::: INFORMATION SHOWN :::
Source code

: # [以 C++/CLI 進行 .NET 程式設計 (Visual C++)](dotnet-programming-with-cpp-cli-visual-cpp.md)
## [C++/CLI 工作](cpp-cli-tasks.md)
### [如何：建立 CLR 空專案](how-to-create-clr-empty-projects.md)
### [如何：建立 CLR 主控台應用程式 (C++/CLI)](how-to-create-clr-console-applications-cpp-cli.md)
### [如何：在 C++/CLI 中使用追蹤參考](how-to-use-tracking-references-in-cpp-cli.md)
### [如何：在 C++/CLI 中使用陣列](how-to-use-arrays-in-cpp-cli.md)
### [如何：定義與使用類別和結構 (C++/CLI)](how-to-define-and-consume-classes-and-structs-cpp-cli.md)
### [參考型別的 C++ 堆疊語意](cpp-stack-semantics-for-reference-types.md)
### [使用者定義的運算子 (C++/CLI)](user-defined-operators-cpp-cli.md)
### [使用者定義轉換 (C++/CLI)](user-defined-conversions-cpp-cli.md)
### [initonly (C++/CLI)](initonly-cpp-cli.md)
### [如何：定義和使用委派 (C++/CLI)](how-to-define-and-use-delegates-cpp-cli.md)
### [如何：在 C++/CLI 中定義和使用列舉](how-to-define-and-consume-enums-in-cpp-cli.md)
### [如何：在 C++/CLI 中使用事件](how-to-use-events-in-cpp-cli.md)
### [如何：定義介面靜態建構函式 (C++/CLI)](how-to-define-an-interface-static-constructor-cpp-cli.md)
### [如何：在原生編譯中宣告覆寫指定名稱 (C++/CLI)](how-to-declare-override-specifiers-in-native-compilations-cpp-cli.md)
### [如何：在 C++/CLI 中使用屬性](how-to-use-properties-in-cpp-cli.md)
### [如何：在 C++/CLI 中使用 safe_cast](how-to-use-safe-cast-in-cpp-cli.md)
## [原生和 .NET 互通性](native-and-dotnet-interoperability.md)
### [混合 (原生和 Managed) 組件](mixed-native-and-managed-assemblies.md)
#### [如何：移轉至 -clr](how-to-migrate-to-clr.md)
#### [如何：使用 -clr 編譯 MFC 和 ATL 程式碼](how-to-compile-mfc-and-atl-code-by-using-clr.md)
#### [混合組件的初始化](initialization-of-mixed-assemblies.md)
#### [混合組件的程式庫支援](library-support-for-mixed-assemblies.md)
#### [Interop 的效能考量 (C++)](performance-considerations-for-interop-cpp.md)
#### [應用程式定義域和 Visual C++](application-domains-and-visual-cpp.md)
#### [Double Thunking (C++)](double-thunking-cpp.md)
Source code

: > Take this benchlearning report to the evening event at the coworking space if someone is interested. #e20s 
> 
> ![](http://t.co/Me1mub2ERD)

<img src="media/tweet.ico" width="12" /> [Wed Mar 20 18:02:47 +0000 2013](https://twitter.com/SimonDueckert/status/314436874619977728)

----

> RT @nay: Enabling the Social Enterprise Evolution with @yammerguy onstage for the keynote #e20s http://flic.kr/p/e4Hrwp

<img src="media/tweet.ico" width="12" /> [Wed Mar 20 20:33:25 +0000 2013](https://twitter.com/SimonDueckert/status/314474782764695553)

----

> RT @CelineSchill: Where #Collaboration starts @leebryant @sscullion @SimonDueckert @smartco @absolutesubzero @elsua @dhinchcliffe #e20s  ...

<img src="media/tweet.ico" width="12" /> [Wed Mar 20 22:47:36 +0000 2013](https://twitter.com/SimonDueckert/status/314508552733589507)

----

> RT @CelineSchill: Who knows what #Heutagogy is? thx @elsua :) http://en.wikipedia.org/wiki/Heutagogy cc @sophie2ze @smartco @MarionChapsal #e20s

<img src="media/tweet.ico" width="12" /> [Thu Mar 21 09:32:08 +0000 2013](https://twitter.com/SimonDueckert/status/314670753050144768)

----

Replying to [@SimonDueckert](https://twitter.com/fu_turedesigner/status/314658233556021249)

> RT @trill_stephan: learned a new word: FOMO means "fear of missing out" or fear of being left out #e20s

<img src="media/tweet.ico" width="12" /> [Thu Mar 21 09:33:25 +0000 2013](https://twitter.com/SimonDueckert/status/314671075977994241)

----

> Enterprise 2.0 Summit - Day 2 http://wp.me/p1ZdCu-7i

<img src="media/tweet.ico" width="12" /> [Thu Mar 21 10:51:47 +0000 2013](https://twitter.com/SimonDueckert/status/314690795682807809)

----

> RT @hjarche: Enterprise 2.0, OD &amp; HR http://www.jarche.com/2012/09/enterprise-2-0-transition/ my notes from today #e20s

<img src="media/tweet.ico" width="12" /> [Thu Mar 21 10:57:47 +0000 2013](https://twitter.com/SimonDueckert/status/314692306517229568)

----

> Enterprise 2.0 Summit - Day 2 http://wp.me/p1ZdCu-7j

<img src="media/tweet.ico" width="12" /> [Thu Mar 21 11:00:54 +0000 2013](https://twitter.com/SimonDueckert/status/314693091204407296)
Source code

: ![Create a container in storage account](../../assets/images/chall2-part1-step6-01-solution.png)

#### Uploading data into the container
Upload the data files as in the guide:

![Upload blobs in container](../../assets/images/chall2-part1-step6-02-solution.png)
:::
EXERCISE AIM: Recast the material above as a JSON list of strings, one string per line, leaving out any blank lines.

ANSWER FOR THE TASK:
[
  "Source code",
  ": # [以 C++/CLI 進行 .NET 程式設計 (Visual C++)](dotnet-programming-with-cpp-cli-visual-cpp.md)",
  "## [C++/CLI 工作](cpp-cli-tasks.md)",
  "### [如何：建立 CLR 空專案](how-to-create-clr-empty-projects.md)",
  "### [如何：建立 CLR 主控台應用程式 (C++/CLI)](how-to-create-clr-console-applications-cpp-cli.md)",
  "### [如何：在 C++/CLI 中使用追蹤參考](how-to-use-tracking-references-in-cpp-cli.md)",
  "### [如何：在 C++/CLI 中使用陣列](how-to-use-arrays-in-cpp-cli.md)",
  "### [如何：定義與使用類別和結構 (C++/CLI)](how-to-define-and-consume-classes-and-structs-cpp-cli.md)",
  "### [參考型別的 C++ 堆疊語意](cpp-stack-semantics-for-reference-types.md)",
  "### [使用者定義的運算子 (C++/CLI)](user-defined-operators-cpp-cli.md)",
  "### [使用者定義轉換 (C++/CLI)](user-defined-conversions-cpp-cli.md)",
  "### [initonly (C++/CLI)](initonly-cpp-cli.md)",
  "### [如何：定義和使用委派 (C++/CLI)](how-to-define-and-use-delegates-cpp-cli.md)",
  "### [如何：在 C++/CLI 中定義和使用列舉](how-to-define-and-consume-enums-in-cpp-cli.md)",
  "### [如何：在 C++/CLI 中使用事件](how-to-use-events-in-cpp-cli.md)",
  "### [如何：定義介面靜態建構函式 (C++/CLI)](how-to-define-an-interface-static-constructor-cpp-cli.md)",
  "### [如何：在原生編譯中宣告覆寫指定名稱 (C++/CLI)](how-to-declare-override-specifiers-in-native-compilations-cpp-cli.md)",
  "### [如何：在 C++/CLI 中使用屬性](how-to-use-properties-in-cpp-cli.md)",
  "### [如何：在 C++/CLI 中使用 safe_cast](how-to-use-safe-cast-in-cpp-cli.md)",
  "## [原生和 .NET 互通性](native-and-dotnet-interoperability.md)",
  "### [混合 (原生和 Managed) 組件](mixed-native-and-managed-assemblies.md)",
  "#### [如何：移轉至 -clr](how-to-migrate-to-clr.md)",
  "#### [如何：使用 -clr 編譯 MFC 和 ATL 程式碼](how-to-compile-mfc-and-atl-code-by-using-clr.md)",
  "#### [混合組件的初始化](initialization-of-mixed-assemblies.md)",
  "#### [混合組件的程式庫支援](library-support-for-mixed-assemblies.md)",
  "#### [Interop 的效能考量 (C++)](performance-considerations-for-interop-cpp.md)",
  "#### [應用程式定義域和 Visual C++](application-domains-and-visual-cpp.md)",
  "#### [Double Thunking (C++)](double-thunking-cpp.md)",
  "Source code",
  ": > Take this benchlearning report to the evening event at the coworking space if someone is interested. #e20s ",
  "> ",
  "> ![](http://t.co/Me1mub2ERD)",
  "<img src=\"media/tweet.ico\" width=\"12\" /> [Wed Mar 20 18:02:47 +0000 2013](https://twitter.com/SimonDueckert/status/314436874619977728)",
  "----",
  "> RT @nay: Enabling the Social Enterprise Evolution with @yammerguy onstage for the keynote #e20s http://flic.kr/p/e4Hrwp",
  "<img src=\"media/tweet.ico\" width=\"12\" /> [Wed Mar 20 20:33:25 +0000 2013](https://twitter.com/SimonDueckert/status/314474782764695553)",
  "----",
  "> RT @CelineSchill: Where #Collaboration starts @leebryant @sscullion @SimonDueckert @smartco @absolutesubzero @elsua @dhinchcliffe #e20s  ...",
  "<img src=\"media/tweet.ico\" width=\"12\" /> [Wed Mar 20 22:47:36 +0000 2013](https://twitter.com/SimonDueckert/status/314508552733589507)",
  "----",
  "> RT @CelineSchill: Who knows what #Heutagogy is? thx @elsua :) http://en.wikipedia.org/wiki/Heutagogy cc @sophie2ze @smartco @MarionChapsal #e20s",
  "<img src=\"media/tweet.ico\" width=\"12\" /> [Thu Mar 21 09:32:08 +0000 2013](https://twitter.com/SimonDueckert/status/314670753050144768)",
  "----",
  "Replying to [@SimonDueckert](https://twitter.com/fu_turedesigner/status/314658233556021249)",
  "> RT @trill_stephan: learned a new word: FOMO means \"fear of missing out\" or fear of being left out #e20s",
  "<img src=\"media/tweet.ico\" width=\"12\" /> [Thu Mar 21 09:33:25 +0000 2013](https://twitter.com/SimonDueckert/status/314671075977994241)",
  "----",
  "> Enterprise 2.0 Summit - Day 2 http://wp.me/p1ZdCu-7i",
  "<img src=\"media/tweet.ico\" width=\"12\" /> [Thu Mar 21 10:51:47 +0000 2013](https://twitter.com/SimonDueckert/status/314690795682807809)",
  "----",
  "> RT @hjarche: Enterprise 2.0, OD &amp; HR http://www.jarche.com/2012/09/enterprise-2-0-transition/ my notes from today #e20s",
  "<img src=\"media/tweet.ico\" width=\"12\" /> [Thu Mar 21 10:57:47 +0000 2013](https://twitter.com/SimonDueckert/status/314692306517229568)",
  "----",
  "> Enterprise 2.0 Summit - Day 2 http://wp.me/p1ZdCu-7j",
  "<img src=\"media/tweet.ico\" width=\"12\" /> [Thu Mar 21 11:00:54 +0000 2013](https://twitter.com/SimonDueckert/status/314693091204407296)",
  "Source code",
  ": ![Create a container in storage account](../../assets/images/chall2-part1-step6-01-solution.png)",
  "#### Uploading data into the container",
  "Upload the data files as in the guide:",
  "![Upload blobs in container](../../assets/images/chall2-part1-step6-02-solution.png)"
]